Whose mythago was she?
Something like panic had affected me, and early the next morning I ran around the woodland, until I was breathless and saturated with sweat. The day was bright, not too cold. I had found a pair of heavy walking boots, and carrying my ‘sawn off’ spear, I had patrolled the oakwoods at the double. I called for Guiwenneth repeatedly.
Whose mythago was she?
The question haunted me as I ran, a dark bird darting about my head. Was she mine? Or was she Christian’s? Christian had gone into the woods to find her again, to find the Guiwenneth of the Green that his own mind had generated as it interacted with oak and ash, hawthorn and scrub, the whole complex lifeform that was ancient Ryhope. But whose mythago was my Guiwenneth? Was she Christian’s? Had he found her, pursued her, and forced her to the woodland edge, a girl who was afraid of him, contemptuous of him? Was it from Christian that she hid?
Or was she mine? Perhaps my own mind had birthed her, and she had come to her creator as once before she had gone to my father, child drawn to adult, like to like. Christian, perhaps, had found the girl of his dreams, and even now was ensconced in the heartwoods, living a life as bizarre as it was fulfilling.
But the doubt nagged at me, and the q
uestion of Guiwenneth’s ‘identity’ began to become an obsession.
I rested by the sticklebrook, a long way from the house, at the place where Chris and I had waited for the tiny ship to emerge from its forest journey, all those years before. The field was treacherous with cow-pats, although it was only sheep who grazed here now, clustered along the overgrown stream bank, watching me sideways, and with suspicion. The wood was a dark wall stretching away towards Oak Lodge. On impulse I began to follow the sticklebrook back along its course, clambering over the fallen trunk of a lightning-struck tree, forcing my way through the tangle of rose briar, bramble and knee-high nettles.

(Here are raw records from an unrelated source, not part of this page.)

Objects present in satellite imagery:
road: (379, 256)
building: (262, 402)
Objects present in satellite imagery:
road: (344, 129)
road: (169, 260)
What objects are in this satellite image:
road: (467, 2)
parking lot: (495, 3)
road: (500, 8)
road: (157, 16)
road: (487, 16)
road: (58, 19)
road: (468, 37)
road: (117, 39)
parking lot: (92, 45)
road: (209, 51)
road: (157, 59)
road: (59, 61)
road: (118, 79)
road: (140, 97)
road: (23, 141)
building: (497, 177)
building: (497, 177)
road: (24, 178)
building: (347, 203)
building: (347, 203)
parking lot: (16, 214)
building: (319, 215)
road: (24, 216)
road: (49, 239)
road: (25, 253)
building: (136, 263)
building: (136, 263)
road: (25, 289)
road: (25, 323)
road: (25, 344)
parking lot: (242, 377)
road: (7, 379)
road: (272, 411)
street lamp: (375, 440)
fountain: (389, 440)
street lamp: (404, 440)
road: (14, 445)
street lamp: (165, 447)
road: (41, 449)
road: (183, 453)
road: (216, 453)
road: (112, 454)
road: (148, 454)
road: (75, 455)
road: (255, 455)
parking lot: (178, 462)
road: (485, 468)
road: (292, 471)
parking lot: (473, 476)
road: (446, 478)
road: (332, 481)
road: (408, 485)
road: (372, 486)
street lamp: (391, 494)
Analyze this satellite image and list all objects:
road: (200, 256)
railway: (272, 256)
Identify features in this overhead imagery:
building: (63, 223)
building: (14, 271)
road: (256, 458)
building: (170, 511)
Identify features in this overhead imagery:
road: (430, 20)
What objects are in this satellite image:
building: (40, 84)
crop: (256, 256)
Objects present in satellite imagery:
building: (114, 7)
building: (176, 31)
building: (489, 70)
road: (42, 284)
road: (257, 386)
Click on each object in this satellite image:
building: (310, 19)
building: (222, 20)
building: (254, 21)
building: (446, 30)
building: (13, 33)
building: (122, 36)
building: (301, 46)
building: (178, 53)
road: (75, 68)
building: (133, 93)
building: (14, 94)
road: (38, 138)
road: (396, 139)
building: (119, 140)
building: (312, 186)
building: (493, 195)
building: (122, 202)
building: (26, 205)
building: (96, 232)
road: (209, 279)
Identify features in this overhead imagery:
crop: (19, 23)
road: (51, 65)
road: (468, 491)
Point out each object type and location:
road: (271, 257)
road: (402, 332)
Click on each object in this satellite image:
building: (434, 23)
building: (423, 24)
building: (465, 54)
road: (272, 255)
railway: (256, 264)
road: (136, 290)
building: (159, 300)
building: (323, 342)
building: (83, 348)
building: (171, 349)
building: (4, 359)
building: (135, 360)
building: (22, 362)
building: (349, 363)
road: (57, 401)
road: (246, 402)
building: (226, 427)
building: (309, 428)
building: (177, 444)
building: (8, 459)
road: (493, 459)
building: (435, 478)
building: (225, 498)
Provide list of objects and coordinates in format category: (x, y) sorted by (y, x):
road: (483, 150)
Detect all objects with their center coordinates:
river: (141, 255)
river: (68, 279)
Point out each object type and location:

Early summer growth was well advanced, even though the sheep penetrated as deep as this to graze the clearings.
I walked for some minutes, against the flow of the water, the light dimming as the canopy grew denser. The stream widened, the banks became more severe. Abruptly it turned in its course, flowing from the deeper wood, and as I began to follow it so I became disorientated; a vast oak barred my way, and the ground dropped away in a steep, dangerous decline, which I circuited as best I could. Moss-slick grey rock thrust stubby fingers from the ground; gnarled young oak-trunks grew through and around those stony barriers. By the time I had found my way through, I had lost the stream, although its distant sound was haunting.
Within minutes I realized I was seeing through the thinner wood at the edge to open land beyond. I had come in a circle. Again.
I heard, then, the call of a dove, and turned back into the silent gloom. I called for Guiwenneth, but was answered only by the sound of a bird, high above, flapping its wings as if to make a mockery of me.